Modification tardive de la demande et naissance d’un permis tacite

26 Jan 2026 | Droit de l'urbanisme

Le Conseil d’État précise les conditions dans lesquelles une modification tardive d’une demande de permis de construire est susceptible d’influer sur le délai d’instruction et la naissance d’une décision tacite.

Il rappelle que le pétitionnaire peut, en principe, modifier sa demande en cours d’instruction, à condition que ces changements n’en altèrent pas la nature. Toutefois, lorsque ces modifications interviennent à un stade très avancé de la procédure, elles peuvent ne pas être matériellement examinées dans le délai initial imparti à l’administration.

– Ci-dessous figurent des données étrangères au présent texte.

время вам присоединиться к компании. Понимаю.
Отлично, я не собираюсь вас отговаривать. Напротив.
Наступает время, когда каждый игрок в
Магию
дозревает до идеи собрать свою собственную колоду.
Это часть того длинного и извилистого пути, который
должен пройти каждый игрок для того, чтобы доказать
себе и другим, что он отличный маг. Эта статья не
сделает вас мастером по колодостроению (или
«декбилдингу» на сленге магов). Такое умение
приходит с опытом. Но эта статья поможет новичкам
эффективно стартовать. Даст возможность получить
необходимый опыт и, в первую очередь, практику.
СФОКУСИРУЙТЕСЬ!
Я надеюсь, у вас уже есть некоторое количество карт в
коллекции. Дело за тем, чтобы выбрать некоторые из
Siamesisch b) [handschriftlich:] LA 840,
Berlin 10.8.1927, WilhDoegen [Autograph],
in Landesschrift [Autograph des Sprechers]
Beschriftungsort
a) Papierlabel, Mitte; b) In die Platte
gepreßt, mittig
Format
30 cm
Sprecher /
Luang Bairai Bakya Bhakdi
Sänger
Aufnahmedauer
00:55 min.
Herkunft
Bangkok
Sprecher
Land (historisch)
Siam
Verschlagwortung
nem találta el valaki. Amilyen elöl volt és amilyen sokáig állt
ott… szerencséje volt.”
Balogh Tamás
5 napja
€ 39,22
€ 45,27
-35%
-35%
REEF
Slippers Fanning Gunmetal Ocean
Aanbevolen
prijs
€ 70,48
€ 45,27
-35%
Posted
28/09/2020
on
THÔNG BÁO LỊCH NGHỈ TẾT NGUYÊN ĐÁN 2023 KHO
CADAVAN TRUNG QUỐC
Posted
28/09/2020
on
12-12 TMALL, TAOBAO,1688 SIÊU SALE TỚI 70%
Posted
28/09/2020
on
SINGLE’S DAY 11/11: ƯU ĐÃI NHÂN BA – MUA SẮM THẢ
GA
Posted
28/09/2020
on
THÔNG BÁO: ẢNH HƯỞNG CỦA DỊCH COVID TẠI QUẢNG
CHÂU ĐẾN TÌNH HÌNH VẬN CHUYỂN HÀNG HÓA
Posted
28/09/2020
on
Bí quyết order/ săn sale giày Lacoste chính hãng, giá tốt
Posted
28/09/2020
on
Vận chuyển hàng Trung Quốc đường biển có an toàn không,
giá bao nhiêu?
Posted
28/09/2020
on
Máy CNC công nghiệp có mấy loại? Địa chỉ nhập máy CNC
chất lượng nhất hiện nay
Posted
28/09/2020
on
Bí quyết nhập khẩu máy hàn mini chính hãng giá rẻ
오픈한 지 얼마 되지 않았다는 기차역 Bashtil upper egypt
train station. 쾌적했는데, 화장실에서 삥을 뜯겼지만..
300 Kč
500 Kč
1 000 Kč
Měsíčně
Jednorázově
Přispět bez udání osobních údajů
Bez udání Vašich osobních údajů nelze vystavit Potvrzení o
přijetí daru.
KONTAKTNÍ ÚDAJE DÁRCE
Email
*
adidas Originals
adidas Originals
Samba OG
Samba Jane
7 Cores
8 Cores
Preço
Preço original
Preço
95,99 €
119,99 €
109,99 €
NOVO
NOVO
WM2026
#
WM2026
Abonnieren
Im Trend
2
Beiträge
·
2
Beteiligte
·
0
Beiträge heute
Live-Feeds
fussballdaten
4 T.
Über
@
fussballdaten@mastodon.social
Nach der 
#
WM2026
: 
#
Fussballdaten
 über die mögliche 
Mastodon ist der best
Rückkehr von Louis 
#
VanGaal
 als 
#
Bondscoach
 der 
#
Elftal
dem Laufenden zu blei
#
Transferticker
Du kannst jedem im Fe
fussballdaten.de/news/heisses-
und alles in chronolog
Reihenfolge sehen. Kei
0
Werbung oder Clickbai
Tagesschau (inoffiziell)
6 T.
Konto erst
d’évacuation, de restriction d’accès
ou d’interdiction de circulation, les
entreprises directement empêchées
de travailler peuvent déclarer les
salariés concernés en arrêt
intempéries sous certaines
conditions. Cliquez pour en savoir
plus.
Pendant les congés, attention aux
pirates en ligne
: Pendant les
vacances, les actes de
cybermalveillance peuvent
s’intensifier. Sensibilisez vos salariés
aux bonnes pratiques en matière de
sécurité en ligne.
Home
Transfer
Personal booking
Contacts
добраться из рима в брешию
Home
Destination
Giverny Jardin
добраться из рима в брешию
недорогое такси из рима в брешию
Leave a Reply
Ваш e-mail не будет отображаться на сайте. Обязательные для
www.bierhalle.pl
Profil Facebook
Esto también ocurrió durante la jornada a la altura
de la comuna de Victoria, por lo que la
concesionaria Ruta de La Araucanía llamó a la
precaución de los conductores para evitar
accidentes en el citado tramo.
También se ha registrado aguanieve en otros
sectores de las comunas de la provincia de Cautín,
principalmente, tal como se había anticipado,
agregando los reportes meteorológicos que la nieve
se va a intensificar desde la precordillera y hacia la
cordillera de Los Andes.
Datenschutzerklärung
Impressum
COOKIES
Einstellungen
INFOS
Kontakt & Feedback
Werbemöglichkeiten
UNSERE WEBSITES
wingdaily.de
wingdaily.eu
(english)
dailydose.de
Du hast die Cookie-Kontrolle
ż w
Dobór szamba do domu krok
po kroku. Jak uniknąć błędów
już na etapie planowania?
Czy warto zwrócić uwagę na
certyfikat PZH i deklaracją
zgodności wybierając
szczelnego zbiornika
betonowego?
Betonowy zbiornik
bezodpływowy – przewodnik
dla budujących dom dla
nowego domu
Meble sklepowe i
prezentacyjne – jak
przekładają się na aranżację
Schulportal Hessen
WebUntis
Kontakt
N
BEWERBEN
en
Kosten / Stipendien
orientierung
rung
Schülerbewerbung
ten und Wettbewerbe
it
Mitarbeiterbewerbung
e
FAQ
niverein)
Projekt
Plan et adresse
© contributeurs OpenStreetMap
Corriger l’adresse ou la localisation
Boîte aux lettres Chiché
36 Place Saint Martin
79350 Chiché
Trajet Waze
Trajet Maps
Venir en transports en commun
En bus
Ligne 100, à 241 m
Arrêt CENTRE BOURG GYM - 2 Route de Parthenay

Dans une telle situation, il appartient à l’autorité compétente, si elle estime nécessaire de prolonger l’instruction, d’informer le pétitionnaire, par tout moyen, de la prorogation du délai. À défaut, le délai initial continue de courir.

En l’espèce, des modifications substantielles relatives notamment au stationnement et aux accès avaient été transmises trois jours avant l’expiration du délai d’instruction. L’administration n’ayant pas porté à la connaissance du pétitionnaire la prorogation de ce délai, le Conseil d’État juge qu’un permis de construire tacite est né à l’issue du délai initial, autorisant le projet dans sa version modifiée.

Conseil d’État, 5-6 CHR, 14 novembre 2025, n°496754, B

À rapprocher de : Conseil d’État, 1er décembre 2023, Commune de Gorbio, n°448905, relatif à la faculté de modifier une demande de permis de construire en cours d’instruction.